REQUIRED ACTION: Show all lines from the data that include the word "none".

━━━━━ TASK INPUT

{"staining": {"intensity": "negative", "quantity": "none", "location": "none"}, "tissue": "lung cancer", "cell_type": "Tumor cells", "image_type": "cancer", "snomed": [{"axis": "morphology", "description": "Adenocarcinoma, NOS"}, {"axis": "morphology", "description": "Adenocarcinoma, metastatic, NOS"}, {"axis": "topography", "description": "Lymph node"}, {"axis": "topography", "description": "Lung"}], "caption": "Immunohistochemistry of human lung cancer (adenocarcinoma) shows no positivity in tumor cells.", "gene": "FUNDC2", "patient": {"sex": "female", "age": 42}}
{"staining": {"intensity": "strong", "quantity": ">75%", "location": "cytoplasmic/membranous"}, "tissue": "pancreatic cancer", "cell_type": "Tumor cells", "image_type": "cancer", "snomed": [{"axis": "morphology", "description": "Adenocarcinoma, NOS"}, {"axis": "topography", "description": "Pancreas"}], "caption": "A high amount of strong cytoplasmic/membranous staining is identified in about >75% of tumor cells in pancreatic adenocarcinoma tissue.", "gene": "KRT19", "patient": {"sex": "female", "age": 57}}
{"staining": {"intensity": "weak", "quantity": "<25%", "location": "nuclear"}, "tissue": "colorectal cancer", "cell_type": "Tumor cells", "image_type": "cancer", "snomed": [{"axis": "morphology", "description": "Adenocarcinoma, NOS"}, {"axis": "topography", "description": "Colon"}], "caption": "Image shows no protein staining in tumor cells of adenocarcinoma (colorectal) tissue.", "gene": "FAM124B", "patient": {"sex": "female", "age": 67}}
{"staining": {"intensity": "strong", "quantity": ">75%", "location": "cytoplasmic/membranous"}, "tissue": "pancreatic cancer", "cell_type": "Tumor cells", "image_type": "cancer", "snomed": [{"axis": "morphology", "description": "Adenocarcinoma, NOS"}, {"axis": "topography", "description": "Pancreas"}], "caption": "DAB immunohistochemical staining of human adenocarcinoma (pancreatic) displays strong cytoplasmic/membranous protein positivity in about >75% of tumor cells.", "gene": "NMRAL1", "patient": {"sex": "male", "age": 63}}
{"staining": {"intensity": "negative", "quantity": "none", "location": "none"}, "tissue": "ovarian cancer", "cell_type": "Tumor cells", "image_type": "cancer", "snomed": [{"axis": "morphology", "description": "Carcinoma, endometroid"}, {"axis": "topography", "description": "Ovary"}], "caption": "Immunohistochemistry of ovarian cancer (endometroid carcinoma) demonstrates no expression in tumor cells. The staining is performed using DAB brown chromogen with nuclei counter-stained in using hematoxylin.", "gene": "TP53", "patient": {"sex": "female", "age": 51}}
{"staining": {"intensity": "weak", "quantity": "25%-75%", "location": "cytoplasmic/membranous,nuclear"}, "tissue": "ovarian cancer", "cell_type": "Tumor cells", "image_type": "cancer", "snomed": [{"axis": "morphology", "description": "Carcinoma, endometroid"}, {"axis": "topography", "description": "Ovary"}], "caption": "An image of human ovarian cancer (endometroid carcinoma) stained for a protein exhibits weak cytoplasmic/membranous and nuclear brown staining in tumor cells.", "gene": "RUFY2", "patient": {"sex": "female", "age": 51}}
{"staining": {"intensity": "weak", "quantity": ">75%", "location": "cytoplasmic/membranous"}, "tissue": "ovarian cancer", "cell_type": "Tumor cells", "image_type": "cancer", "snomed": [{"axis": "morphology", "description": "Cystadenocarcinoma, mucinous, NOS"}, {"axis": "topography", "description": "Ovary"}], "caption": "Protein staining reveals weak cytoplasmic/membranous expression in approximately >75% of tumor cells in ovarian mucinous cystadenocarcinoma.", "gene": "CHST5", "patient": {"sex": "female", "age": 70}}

━━━━━━━━━━

TASK ANSWER:
{"staining": {"intensity": "negative", "quantity": "none", "location": "none"}, "tissue": "lung cancer", "cell_type": "Tumor cells", "image_type": "cancer", "snomed": [{"axis": "morphology", "description": "Adenocarcinoma, NOS"}, {"axis": "morphology", "description": "Adenocarcinoma, metastatic, NOS"}, {"axis": "topography", "description": "Lymph node"}, {"axis": "topography", "description": "Lung"}], "caption": "Immunohistochemistry of human lung cancer (adenocarcinoma) shows no positivity in tumor cells.", "gene": "FUNDC2", "patient": {"sex": "female", "age": 42}}
{"staining": {"intensity": "negative", "quantity": "none", "location": "none"}, "tissue": "ovarian cancer", "cell_type": "Tumor cells", "image_type": "cancer", "snomed": [{"axis": "morphology", "description": "Carcinoma, endometroid"}, {"axis": "topography", "description": "Ovary"}], "caption": "Immunohistochemistry of ovarian cancer (endometroid carcinoma) demonstrates no expression in tumor cells. The staining is performed using DAB brown chromogen with nuclei counter-stained in using hematoxylin.", "gene": "TP53", "patient": {"sex": "female", "age": 51}}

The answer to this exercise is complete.